# Paragon Mini



## Jovi Bon Kenobi (Oct 8, 2019)

Here's a fresh one. The last Paragon I made was called the Pom Pom so this time around I decided to go in a different direction. I call it the Holy Couplet. I found the bat-nun lady on an old movie poster for a film called "Nunsploitation"  

With this one I wanted to match the knob colors to their respective LEDs. I used pin headers to attach the breakout boards to the main board but in order to do so I had to slightly move the drill holes for the footswitch and LEDs. I used my old standby P-Touch for all labels and red on clear tape. I had to print the lady in three tapes, the body and each wing. The font is called Kokoschka. Cream Tayda enclosure. BLMS Brutalist knobs. I used NOS MA856 & 1S1588 diodes for this build.


----------



## Mourguitars (Oct 8, 2019)

Totally awesome , nice bat Nun graphic and very clean work !

Mike


----------



## zgrav (Oct 8, 2019)

well thought out, and nicely put together.


----------



## twebb6778 (Oct 8, 2019)

That's a slick looking pedal, nice work!


----------



## Barry (Oct 8, 2019)

Great job as usual!


----------



## ErickPulido (Oct 8, 2019)

Great, looks so classy, I have always wanted to build one but those unobtanium diodes make me stop.


----------



## Barry (Oct 8, 2019)

ErickPulido said:


> Great, looks so classy, I have always wanted to build one but those unobtanium diodes make me stop.


I've built KOT clones with and without the magic diodes, and they all sound great


----------



## Jovi Bon Kenobi (Oct 8, 2019)

Thanks folks!

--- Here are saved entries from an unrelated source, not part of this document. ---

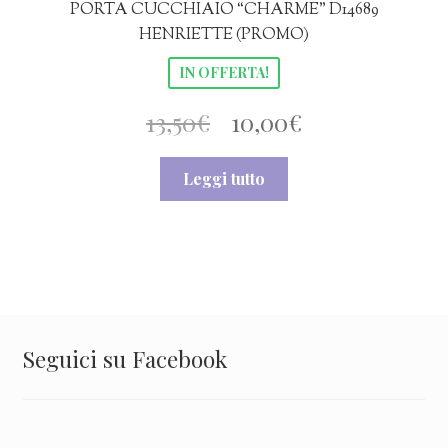
PORTA CUCCHIAIO “CHARME” D14689
HENRIETTE (PROMO)
IN OFFERTA!
Il
Il
13,50
€
10,00
€
prezzo
prezzo
Leggi tutto
originale
attuale
era:
è:
13,50€.
10,00€.
Seguici su Facebook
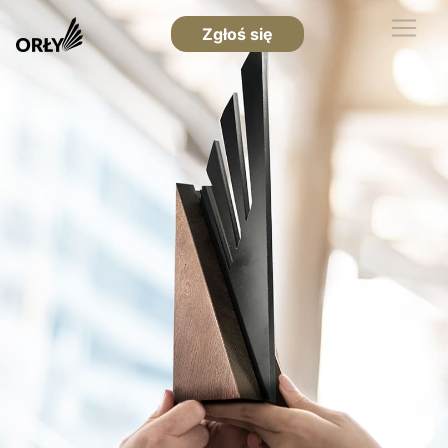
Zgłoś się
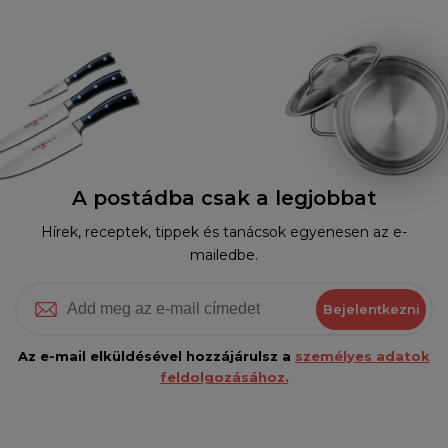
A postádba csak a legjobbat
Hírek, receptek, tippek és tanácsok egyenesen az e-
mailedbe.
Bejelentkezni
Az e-mail elküldésével hozzájárulsz a
személyes adatok
feldolgozásához.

Yeah, I was just gonna say that. I think 1N4148s work and they are dirt cheap. About $20 for the fancy diodes, or $1 for the cheap. I went with the mojo NOS because yolo.


----------



## ErickPulido (Oct 8, 2019)

Barry said:


> I've built KOT clones with and without the magic diodes, and they all sound great


Thanks gotta build one and listen it


----------